:: PROBLEM ::
Reproduce the lines below verbatim, leaving out the pictures.
## start DATA LISTING
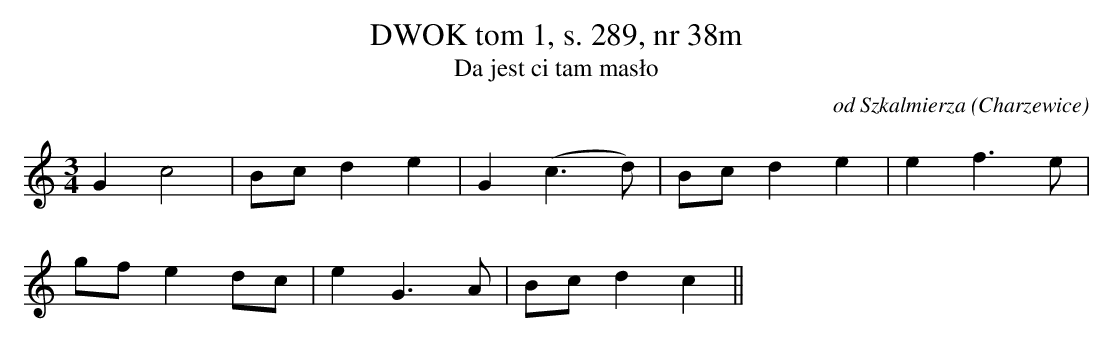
X:1
T: DWOK tom 1, s. 289, nr 38m
T: Da jest ci tam masło
O: od Szkalmierza (Charzewice)
M: 3/4
L: 1/8
K: C
G2c4 | Bcd2e2 | G2 (c3d) | Bcd2e2 | e2f3e |
gfe2dc | e2G3A | Bcd2c2||
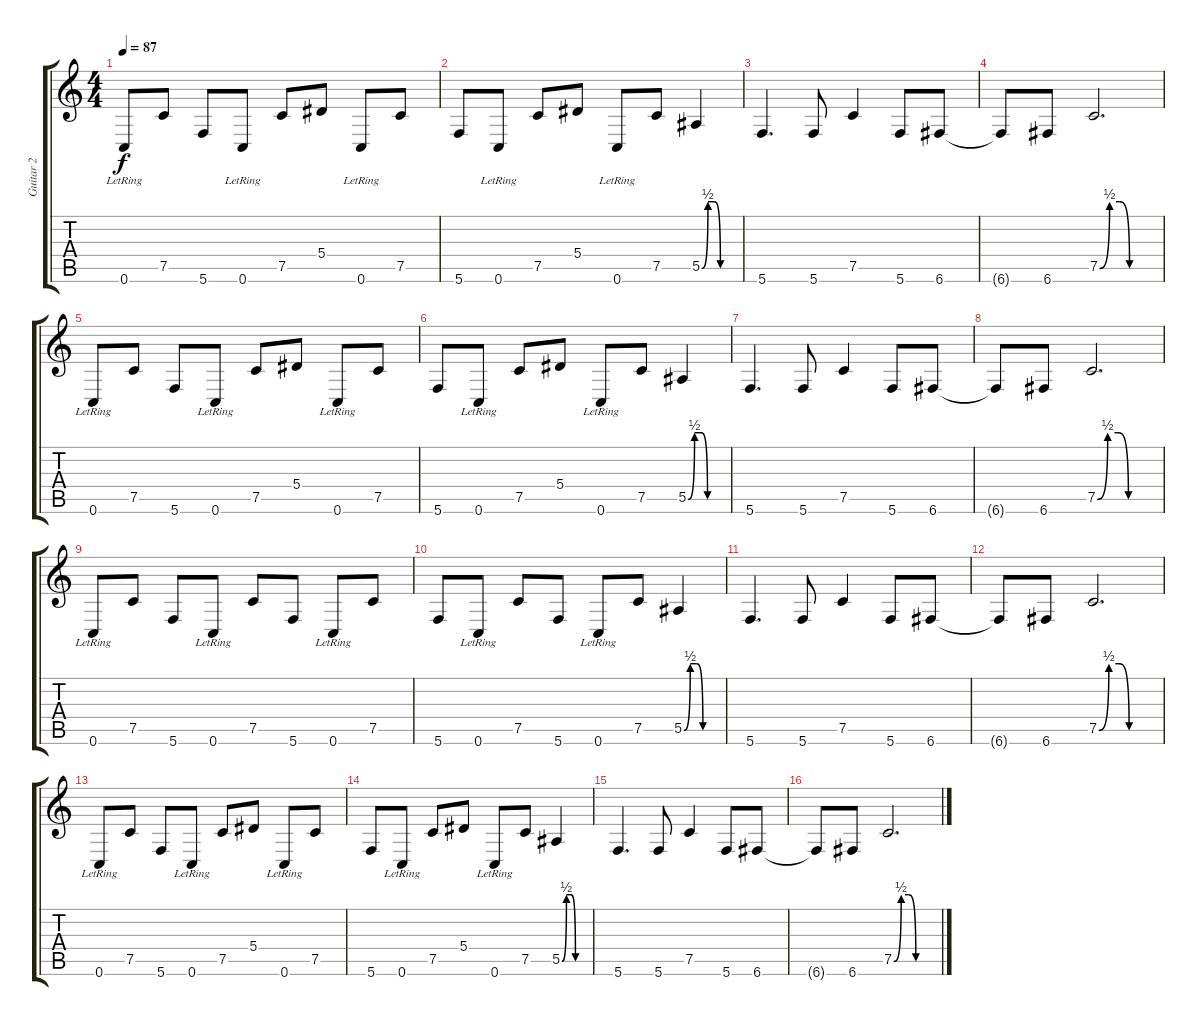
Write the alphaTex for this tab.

\track ("Guitar 2" "Guitar 2") {instrument distortionguitar}
\staff {score tabs}
\tuning (C4 G3 Eb3 Bb2 F2 C2) {hide}
\ts (4 4)
\tempo 87
\clef g2
\ks c
0.6{lr}.8{dy f} 7.5.8 5.6.8 0.6{lr}.8 7.5.8 5.4.8 0.6{lr}.8 7.5.8 |
5.6.8 0.6{lr}.8 7.5.8 5.4.8 0.6{lr}.8 7.5.8 5.5{be (custom 0 0 10 2 20 2 30 0 60 0)}.4 |
5.6.4{d} 5.6.8 7.5.4 5.6.8 6.6.8 |
6.6{t}.8 6.6.8 7.5{be (custom 0 0 10 2 20 2 30 0 60 0)}.2{d} |
0.6{lr}.8 7.5.8 5.6.8 0.6{lr}.8 7.5.8 5.4.8 0.6{lr}.8 7.5.8 |
5.6.8 0.6{lr}.8 7.5.8 5.4.8 0.6{lr}.8 7.5.8 5.5{be (custom 0 0 10 2 20 2 30 0 60 0)}.4 |
5.6.4{d} 5.6.8 7.5.4 5.6.8 6.6.8 |
6.6{t}.8 6.6.8 7.5{be (custom 0 0 10 2 20 2 30 0 60 0)}.2{d} |
0.6{lr}.8 7.5.8 5.6.8 0.6{lr}.8 7.5.8 5.6.8 0.6{lr}.8 7.5.8 |
5.6.8 0.6{lr}.8 7.5.8 5.6.8 0.6{lr}.8 7.5.8 5.5{be (custom 0 0 10 2 20 2 30 0 60 0)}.4 |
5.6.4{d} 5.6.8 7.5.4 5.6.8 6.6.8 |
6.6{t}.8 6.6.8 7.5{be (custom 0 0 10 2 20 2 30 0 60 0)}.2{d} |
0.6{lr}.8 7.5.8 5.6.8 0.6{lr}.8 7.5.8 5.4.8 0.6{lr}.8 7.5.8 |
5.6.8 0.6{lr}.8 7.5.8 5.4.8 0.6{lr}.8 7.5.8 5.5{be (custom 0 0 10 2 20 2 30 0 60 0)}.4 |
5.6.4{d} 5.6.8 7.5.4 5.6.8 6.6.8 |
6.6{t}.8 6.6.8 7.5{be (custom 0 0 10 2 20 2 30 0 60 0)}.2{d}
## end DATA LISTING
:: OUTPUT OF THE TASK ::
X:1
T: DWOK tom 1, s. 289, nr 38m
T: Da jest ci tam masło
O: od Szkalmierza (Charzewice)
M: 3/4
L: 1/8
K: C
G2c4 | Bcd2e2 | G2 (c3d) | Bcd2e2 | e2f3e |
gfe2dc | e2G3A | Bcd2c2||
Write the alphaTex for this tab.

\track ("Guitar 2" "Guitar 2") {instrument distortionguitar}
\staff {score tabs}
\tuning (C4 G3 Eb3 Bb2 F2 C2) {hide}
\ts (4 4)
\tempo 87
\clef g2
\ks c
0.6{lr}.8{dy f} 7.5.8 5.6.8 0.6{lr}.8 7.5.8 5.4.8 0.6{lr}.8 7.5.8 |
5.6.8 0.6{lr}.8 7.5.8 5.4.8 0.6{lr}.8 7.5.8 5.5{be (custom 0 0 10 2 20 2 30 0 60 0)}.4 |
5.6.4{d} 5.6.8 7.5.4 5.6.8 6.6.8 |
6.6{t}.8 6.6.8 7.5{be (custom 0 0 10 2 20 2 30 0 60 0)}.2{d} |
0.6{lr}.8 7.5.8 5.6.8 0.6{lr}.8 7.5.8 5.4.8 0.6{lr}.8 7.5.8 |
5.6.8 0.6{lr}.8 7.5.8 5.4.8 0.6{lr}.8 7.5.8 5.5{be (custom 0 0 10 2 20 2 30 0 60 0)}.4 |
5.6.4{d} 5.6.8 7.5.4 5.6.8 6.6.8 |
6.6{t}.8 6.6.8 7.5{be (custom 0 0 10 2 20 2 30 0 60 0)}.2{d} |
0.6{lr}.8 7.5.8 5.6.8 0.6{lr}.8 7.5.8 5.6.8 0.6{lr}.8 7.5.8 |
5.6.8 0.6{lr}.8 7.5.8 5.6.8 0.6{lr}.8 7.5.8 5.5{be (custom 0 0 10 2 20 2 30 0 60 0)}.4 |
5.6.4{d} 5.6.8 7.5.4 5.6.8 6.6.8 |
6.6{t}.8 6.6.8 7.5{be (custom 0 0 10 2 20 2 30 0 60 0)}.2{d} |
0.6{lr}.8 7.5.8 5.6.8 0.6{lr}.8 7.5.8 5.4.8 0.6{lr}.8 7.5.8 |
5.6.8 0.6{lr}.8 7.5.8 5.4.8 0.6{lr}.8 7.5.8 5.5{be (custom 0 0 10 2 20 2 30 0 60 0)}.4 |
5.6.4{d} 5.6.8 7.5.4 5.6.8 6.6.8 |
6.6{t}.8 6.6.8 7.5{be (custom 0 0 10 2 20 2 30 0 60 0)}.2{d}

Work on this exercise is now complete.